■ Reading passage:
↓

Ms. Lisa MacLeod: It's interesting because Ms. Sandals, who spoke just before you, indicated that right now, access for some Ontarians is a challenge, and I think the ROM understood that, with their million-dollar program to get out to schools, the United Way and libraries across the province.

When you're looking at access to probably one of the greatest jewels in this province—with a tax increase from $74 to close to $80 per family to travel into the city for a ticket price for a family of four, you have to wonder if it's good policy.

Right now you're speaking to the people who are going to write a report to the Minister of Culture. We're going to be able to make a recommendation in the Legislature to her on fee structures and funding and things like that. Would you recommend that cultural events and cultural places be exempt from the HST so that we can preserve the lower costs, so people can go to our cultural centres across the province without facing a tax hike?

Mr. Joel Peters: It's a difficult question for me to answer. I guess the challenge we have is that in representing organizations that are involved in sports and entertainment, right across the gamut of entertainment, for us to single out culture as being more important than any of the others—

Ms. Lisa MacLeod: Yes, we found out yesterday that hockey is even going to be increased by 8%, making it more difficult for kids across the province to play hockey.

↑

■ Entries shown:
↓

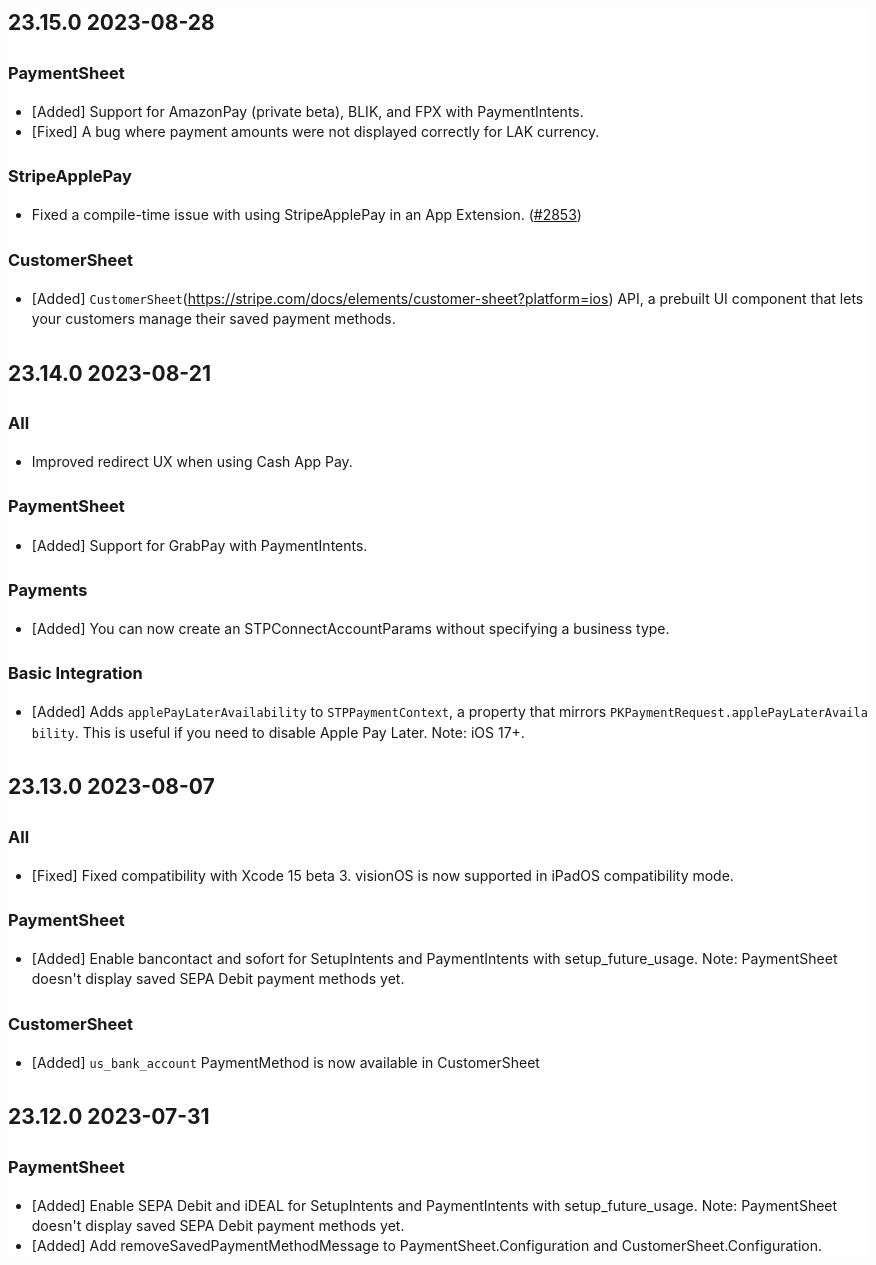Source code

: ## 23.15.0 2023-08-28
### PaymentSheet
* [Added] Support for AmazonPay (private beta), BLIK, and FPX with PaymentIntents.
* [Fixed] A bug where payment amounts were not displayed correctly for LAK currency.

### StripeApplePay
* Fixed a compile-time issue with using StripeApplePay in an App Extension. ([#2853](https://github.com/stripe/stripe-ios/issues/2853))

### CustomerSheet
* [Added] `CustomerSheet`(https://stripe.com/docs/elements/customer-sheet?platform=ios) API, a prebuilt UI component that lets your customers manage their saved payment methods.

## 23.14.0 2023-08-21
### All
* Improved redirect UX when using Cash App Pay.

### PaymentSheet
* [Added] Support for GrabPay with PaymentIntents.

### Payments
* [Added] You can now create an STPConnectAccountParams without specifying a business type.

### Basic Integration
* [Added] Adds `applePayLaterAvailability` to `STPPaymentContext`, a property that mirrors `PKPaymentRequest.applePayLaterAvailability`. This is useful if you need to disable Apple Pay Later. Note: iOS 17+.


## 23.13.0 2023-08-07
### All
* [Fixed] Fixed compatibility with Xcode 15 beta 3. visionOS is now supported in iPadOS compatibility mode.
### PaymentSheet
* [Added] Enable bancontact and sofort for SetupIntents and PaymentIntents with setup_future_usage. Note: PaymentSheet doesn't display saved SEPA Debit payment methods yet.
### CustomerSheet
* [Added] `us_bank_account` PaymentMethod is now available in CustomerSheet

## 23.12.0 2023-07-31
### PaymentSheet
* [Added] Enable SEPA Debit and iDEAL for SetupIntents and PaymentIntents with setup_future_usage. Note: PaymentSheet doesn't display saved SEPA Debit payment methods yet.
* [Added] Add removeSavedPaymentMethodMessage to PaymentSheet.Configuration and CustomerSheet.Configuration.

↑

■ What you will do:
#1 Translate this sentence from the committee hearing transcript into Spanish: "Right now you're speaking to the people who are going to write a report to the Minister of Culture."
#2 Retype the part of the committee hearing transcript that opens with the words "Ms. Lisa MacLeod: It's" and closes with "it's good policy.".

■ Answers to each task:
#1 En este momento usted está hablando con las personas que van a redactar un informe para la ministra de Cultura.

#2
Ms. Lisa MacLeod: It's interesting because Ms. Sandals, who spoke just before you, indicated that right now, access for some Ontarians is a challenge, and I think the ROM understood that, with their million-dollar program to get out to schools, the United Way and libraries across the province.

When you're looking at access to probably one of the greatest jewels in this province—with a tax increase from $74 to close to $80 per family to travel into the city for a ticket price for a family of four, you have to wonder if it's good policy.